Antibodies are the preeminent effector proteins of the immune system, and are involved in many aspects of health and disease. IgG antibodies offer protection again infection and cancer and have had tremendous clinical success in the form of therapeutic monoclonal antibodies. IgE antibodies that recognize environmental proteins are absolutely responsible for allergies.

However, the biology of both of these antibody types are contradicted by well-known clinical paradoxes. For example, IgG is routinely given as an anti-inflammatory therapeutic to patients suffering from autoimmune and inflammatory diseases in the form of intravenous immunoglobulin (IVIG). Also, half of the individuals with peanut-specific IgE do not have peanut allergies.

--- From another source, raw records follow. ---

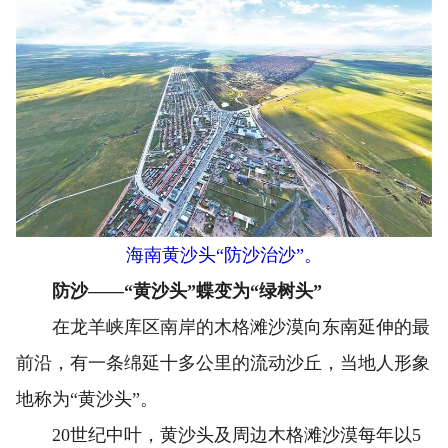
海南黄沙头“防沙治沙”。
防沙——“黄沙头”蝶变为“绿树头”
在龙羊峡库区南岸的木格滩沙漠向东南延伸的最
前沿，有一条绵延十多公里的流动沙丘，当地人形象
地称为“黄沙头”。
20世纪中叶，黄沙头及周边木格滩沙漠每年以5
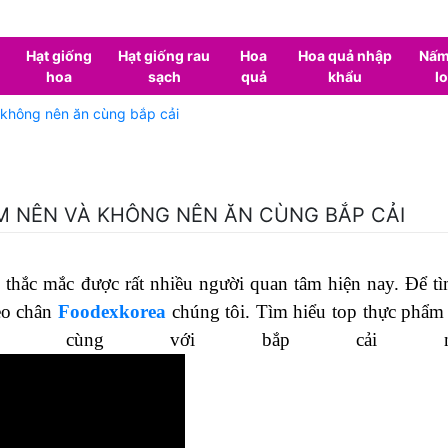
Hạt giống
Hạt giống rau
Hoa
Hoa quả nhập
Nấm
hoa
sạch
quả
khẩu
lo
 không nên ăn cùng bắp cải
ẨM NÊN VÀ KHÔNG NÊN ĂN CÙNG BẮP CẢI
i thắc mắc được rất nhiều người quan tâm hiện nay. Để tì
heo chân
Foodexkorea
chúng tôi. Tìm hiểu top thực phẩm
n cùng với bắp cải nh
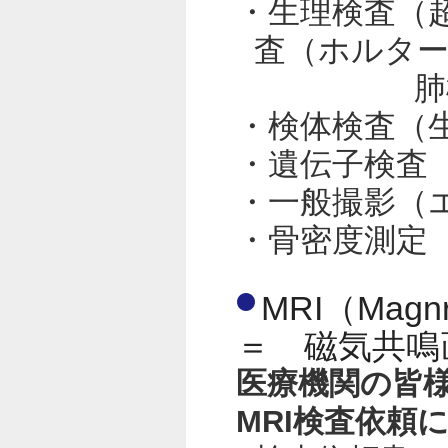
・生理検査（
査（ホルター
肺機能検
・検体検査（
・遺伝子検査
・一般撮影（
・骨密度測定（
MRI（Magnr
＝ 磁気共鳴
医療機関の皆
MRI検査依頼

Work from our group has demonstrated that the presence of of specific sugars on IgG and IgE dictate their biological activity. Specifically, the addition of sialic acid converts IgG from inflammatory antibodies into anti-inflammatory antibodies, and non-allergic IgE into allergic IgE.

My laboratory strives to define the role of sugars on the two most clinically relevant classes of antibodies and develop technologies that module the sialic acid content of IgG and IgE as a novel therapeutic approach to immune-mediated diseases.